Trigeminal Neuralgia (Tic Douloureux) causes a sudden stabbing pain in the face, specifically on one side, in the areas between the forehead and the jaw. It has been around for centuries and the pain experienced during an episode can be considered one of the most severe types of pain a person can experience. Back when effective treatments were not available, it is said that people have taken their own lives because of the pain, earning it the name “suicide pain”. This disorder affects the fifth cranial nerve also known as the trigeminal nerve which is located on both sides of the face. The trigeminal nerve transmits sensations of pain, pressure, temperature, and touch from the sides of the face to the brain. The pain is usually caused by an irritation of these nerves. This condition is quite rare, affecting only a small percentage of the population. It affects women more than men and is more commonly diagnosed in people over the age of 50. It is rare for people below the age of 40 to suffer from this condition; however it is not impossible for younger people to develop this disorder.
Trigeminal Neuralgia (Tic Douloureux) Causes and Symptoms
The irritation of the trigeminal nerve causes the facial pain people with trigeminal neuralgia experience. The exact cause of the irritation is still unknown, but there are several factors that are believed to be triggers of trigeminal nerve irritation.
- Compression. Inflamed blood vessels can put pressure on the trigeminal nerve and after some time, the nerve’s outer layer erodes, causing irritation and nerve excitability.
- Tumors. Pressure on the nerves can be caused by brain tumors or abnormalities in the skull.
- Multiple Sclerosis. Nerve damage caused by MS can affect the trigeminal nerve causing irritation and pain.
- Trauma and Infections. Head trauma and brain infections can cause irritation of the trigeminal nerves.

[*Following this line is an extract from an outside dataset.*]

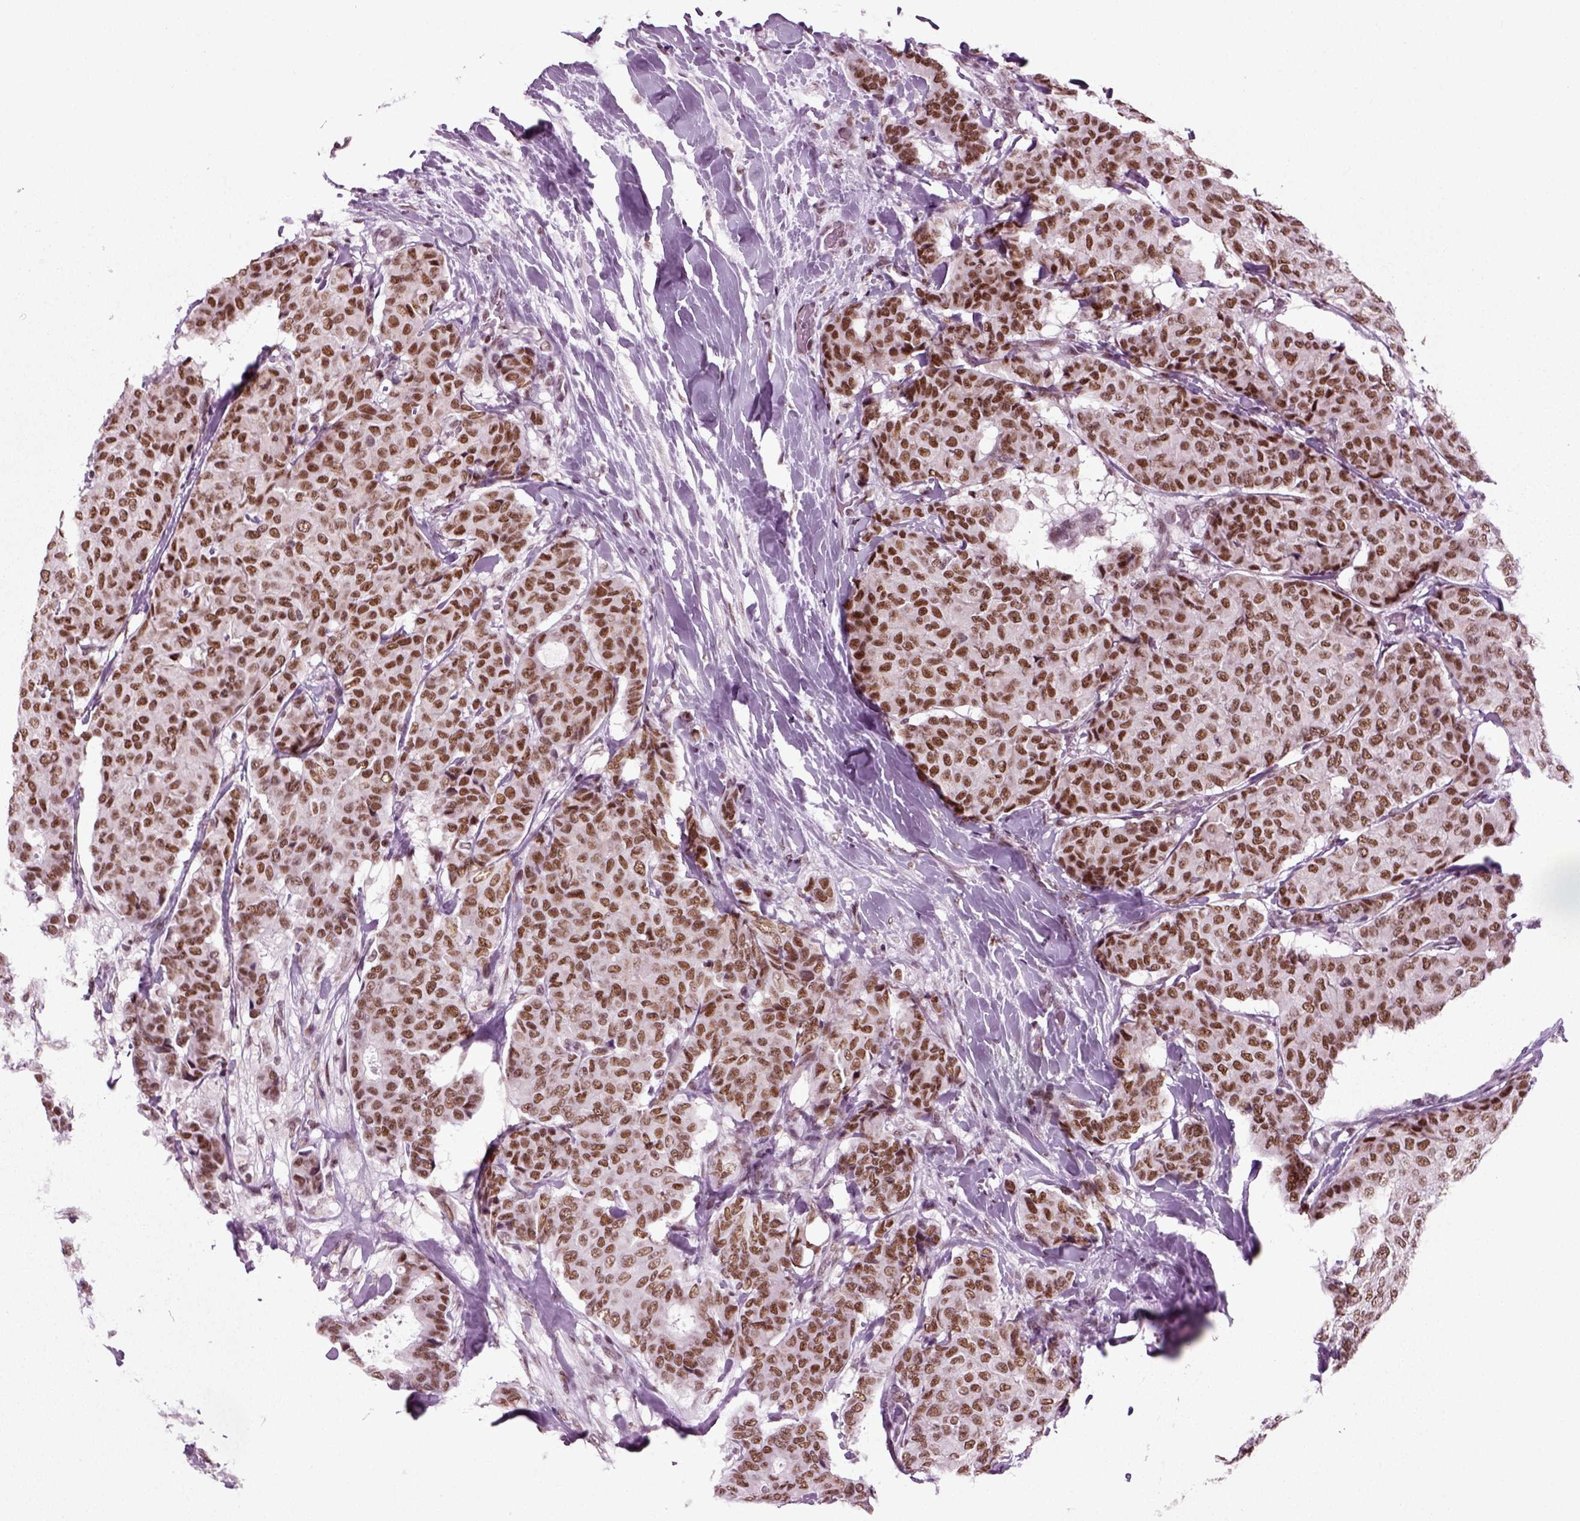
{"staining": {"intensity": "strong", "quantity": ">75%", "location": "nuclear"}, "tissue": "breast cancer", "cell_type": "Tumor cells", "image_type": "cancer", "snomed": [{"axis": "morphology", "description": "Duct carcinoma"}, {"axis": "topography", "description": "Breast"}], "caption": "Breast cancer stained with a protein marker exhibits strong staining in tumor cells.", "gene": "RCOR3", "patient": {"sex": "female", "age": 75}}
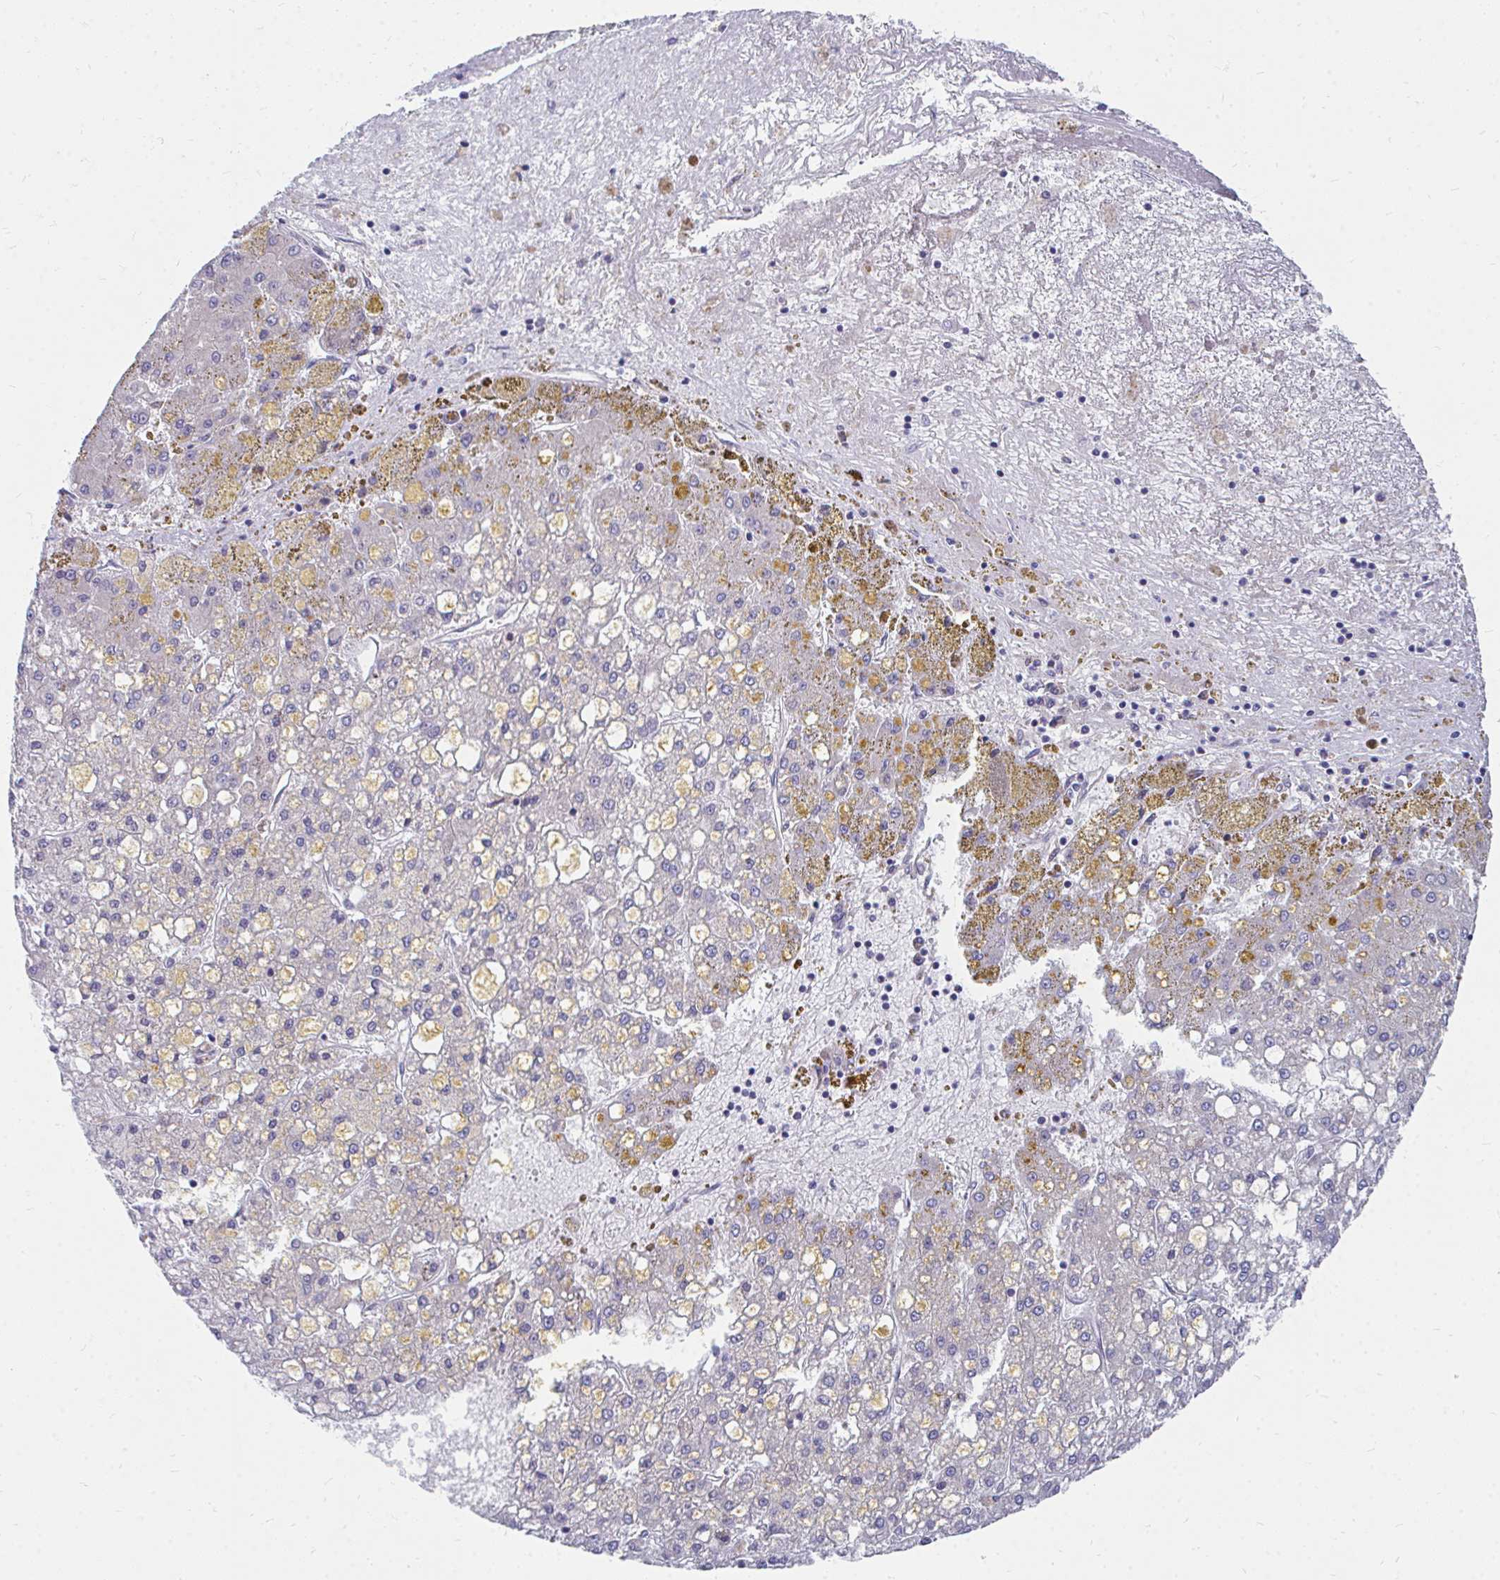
{"staining": {"intensity": "negative", "quantity": "none", "location": "none"}, "tissue": "liver cancer", "cell_type": "Tumor cells", "image_type": "cancer", "snomed": [{"axis": "morphology", "description": "Carcinoma, Hepatocellular, NOS"}, {"axis": "topography", "description": "Liver"}], "caption": "This is an immunohistochemistry (IHC) photomicrograph of liver hepatocellular carcinoma. There is no expression in tumor cells.", "gene": "PEX3", "patient": {"sex": "male", "age": 67}}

The sudden onset of pain caused by the irritation of the trigeminal nerves is quite severe. Patients often describe the pain they experience as a sharp, stabbing pain that resembles the feeling of an electrical shock which more often affects the lower part of the face. Pain episodes are intermittent and can last for as long as several seconds up to a few minutes. People with trigeminal neuralgia (tic douloureux) can experience multiple episodes in a day with no pain in between episodes. These episodes come in clusters that occur for several weeks to several months after which patients can go for months or years without pain before the cycle starts again. After some time, the space between episodes become shorter and the pain becomes more and more resistant to medications. Episodes can be triggered by physically stimulating a point on the face. This trigger point can be found on the same side of the face as where the pain occurs, although the pain is felt in a different area. These trigger points can be activated by normal every day activities such as eating, talking, brushing teeth or even something as mild as cool air touching the face.
Trigeminal Neuralgia (Tic Douloureux) Treatment
Treating the symptoms caused by this painful disorder involves trying to limit or decrease the ability of the nerves to send pain signals to the brain. Doctors often prescribe an anticonvulsant called carbamazepine. There are alternative drugs that can be prescribed if carbamazepine is not effective in treating the pain. These drugs include phentoin, lamotrigine, gabapentin, topiramate, or valporic acid. Baclofen, a muscle relaxant can also be used alone or in conjunction with an anticonvulsant to treat the pain. Side effects are not uncommon in these types of medication, so for people who can’t handle the side effects, rhizolysis, radiation therapy and surgery are other options to consider.
To get proper treatment for this potentially debilitating disorder, one must get an accurate diagnosis from a doctor. If you suspect that you’re pain may be caused by trigeminal neuralgia (Tic Douloureux), consult a headache specialist immediately.